— Work instructions —
Copy exactly. Begin at the line containing "wrist: (177, 145)" and stop at the last line of the entries, omitting any pictures.

(Records contained in a dataset)
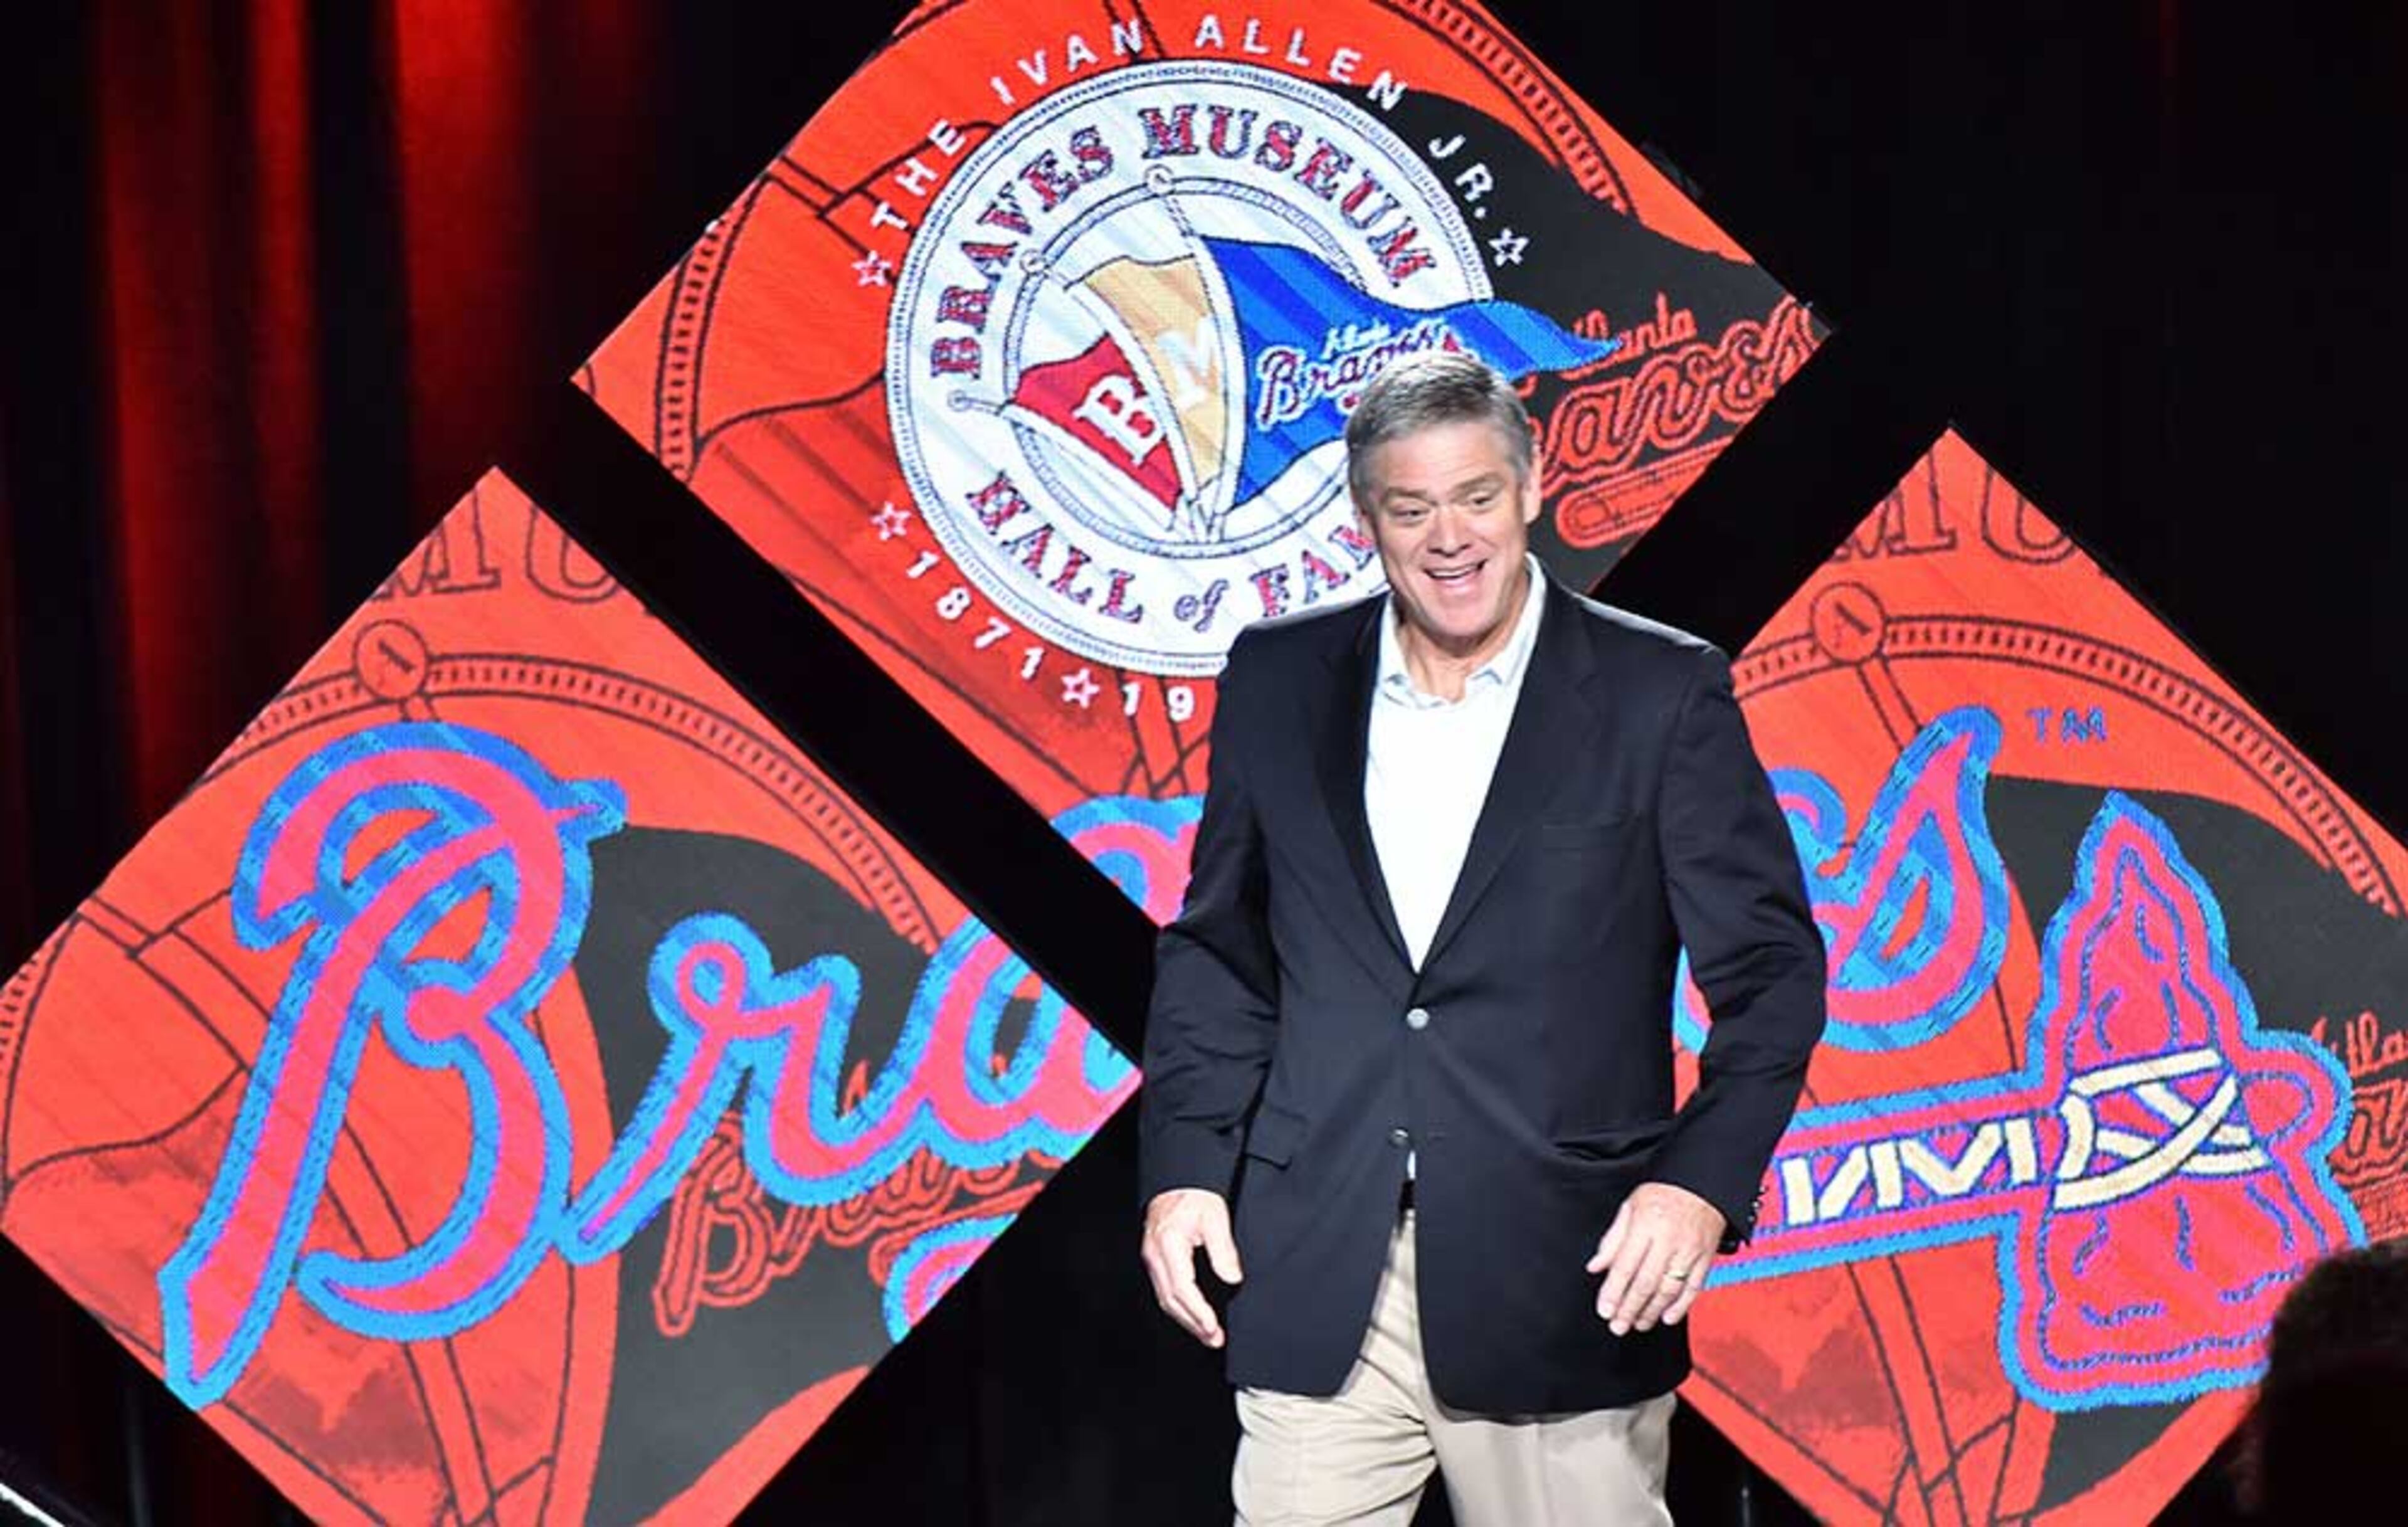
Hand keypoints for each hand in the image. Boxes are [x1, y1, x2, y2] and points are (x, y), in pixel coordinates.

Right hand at [1141, 1188, 1243, 1347]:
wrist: (1178, 1181)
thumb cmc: (1196, 1197)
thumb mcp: (1215, 1217)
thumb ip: (1223, 1249)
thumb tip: (1232, 1278)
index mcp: (1168, 1244)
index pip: (1182, 1288)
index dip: (1198, 1312)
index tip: (1213, 1327)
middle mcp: (1155, 1255)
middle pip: (1171, 1299)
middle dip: (1193, 1323)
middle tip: (1214, 1339)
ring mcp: (1152, 1258)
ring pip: (1165, 1298)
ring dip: (1186, 1320)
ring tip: (1208, 1335)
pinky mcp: (1155, 1260)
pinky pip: (1165, 1290)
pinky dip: (1180, 1307)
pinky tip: (1193, 1316)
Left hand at [1586, 1182, 1725, 1335]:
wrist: (1702, 1182)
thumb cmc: (1664, 1193)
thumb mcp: (1630, 1207)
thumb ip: (1613, 1238)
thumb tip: (1596, 1266)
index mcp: (1645, 1225)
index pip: (1625, 1266)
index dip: (1613, 1291)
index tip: (1604, 1310)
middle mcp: (1668, 1240)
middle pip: (1646, 1282)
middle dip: (1630, 1308)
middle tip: (1618, 1326)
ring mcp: (1689, 1251)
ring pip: (1669, 1289)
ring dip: (1651, 1311)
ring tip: (1638, 1324)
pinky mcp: (1705, 1258)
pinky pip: (1694, 1287)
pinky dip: (1681, 1306)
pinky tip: (1666, 1317)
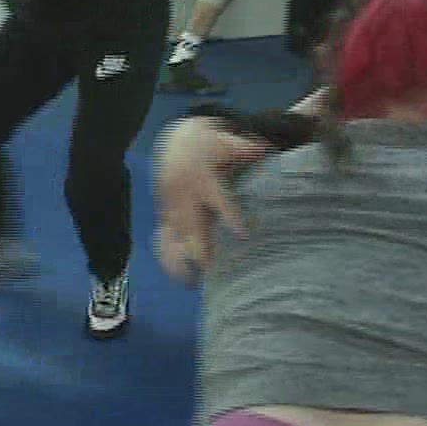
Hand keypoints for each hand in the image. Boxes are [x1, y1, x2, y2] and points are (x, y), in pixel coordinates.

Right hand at [152, 116, 271, 279]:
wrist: (177, 145)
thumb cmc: (209, 148)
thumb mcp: (225, 143)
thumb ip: (243, 148)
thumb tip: (263, 149)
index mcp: (203, 181)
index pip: (219, 202)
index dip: (231, 217)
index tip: (244, 235)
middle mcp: (185, 198)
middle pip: (192, 228)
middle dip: (202, 249)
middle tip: (216, 271)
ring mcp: (171, 209)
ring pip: (174, 239)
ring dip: (184, 260)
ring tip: (197, 282)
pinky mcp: (164, 218)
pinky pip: (162, 242)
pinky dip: (170, 260)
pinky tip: (183, 279)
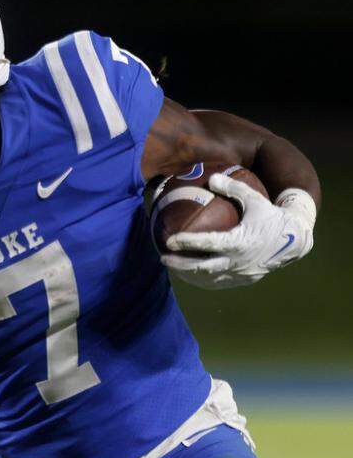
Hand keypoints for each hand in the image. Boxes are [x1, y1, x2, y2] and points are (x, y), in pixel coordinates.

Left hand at [162, 174, 314, 288]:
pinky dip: (202, 278)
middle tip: (163, 256)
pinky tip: (188, 273)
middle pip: (203, 267)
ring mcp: (241, 273)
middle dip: (180, 264)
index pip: (208, 243)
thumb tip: (212, 176)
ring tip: (171, 265)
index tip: (169, 240)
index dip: (188, 243)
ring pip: (208, 278)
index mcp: (240, 241)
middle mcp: (239, 261)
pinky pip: (219, 282)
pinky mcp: (243, 280)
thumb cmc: (272, 216)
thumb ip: (234, 188)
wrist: (295, 241)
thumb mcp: (255, 199)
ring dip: (188, 273)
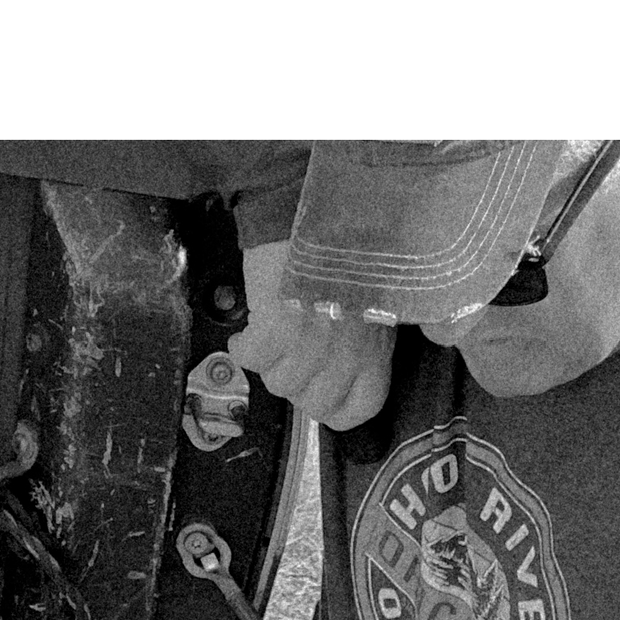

— Solution to this problem —
wrist: (177, 145)
thumb cmc: (209, 148)
thumb mcp: (225, 143)
thumb ip: (243, 148)
thumb tip: (263, 149)
index mcp: (203, 181)
index pip: (219, 202)
index dip: (231, 217)
index tip: (244, 235)
middle mcp: (185, 198)
middle pip: (192, 228)
middle dip: (202, 249)
middle tip: (216, 271)
ring mcp: (171, 209)
ring pip: (174, 239)
ring dip: (184, 260)
ring tip: (197, 282)
pinky mcp: (164, 218)
pinky pip: (162, 242)
pinky dip: (170, 260)
pinky tip: (183, 279)
Hand keypoints for each hand in the image. Boxes are [x1, y1, x2, y2] and points are (x, y), in pixel coordinates.

Left hand at [162, 174, 314, 288]:
pinky dip: (202, 278)
middle tip: (163, 256)
pinky tip: (188, 273)
middle pip: (203, 267)
ring mcp: (241, 273)
middle dip: (180, 264)
index pip: (208, 243)
thumb tip: (212, 176)
ring tip: (171, 265)
index tip: (169, 240)
index dip: (188, 243)
ring pip: (208, 278)
index mcp: (240, 241)
middle mcp: (239, 261)
pinky pip: (219, 282)
pinky mcp: (243, 280)
thumb cmc: (272, 216)
thumb ip: (234, 188)
wrist: (295, 241)
thumb mcp: (255, 199)
ring dip: (188, 273)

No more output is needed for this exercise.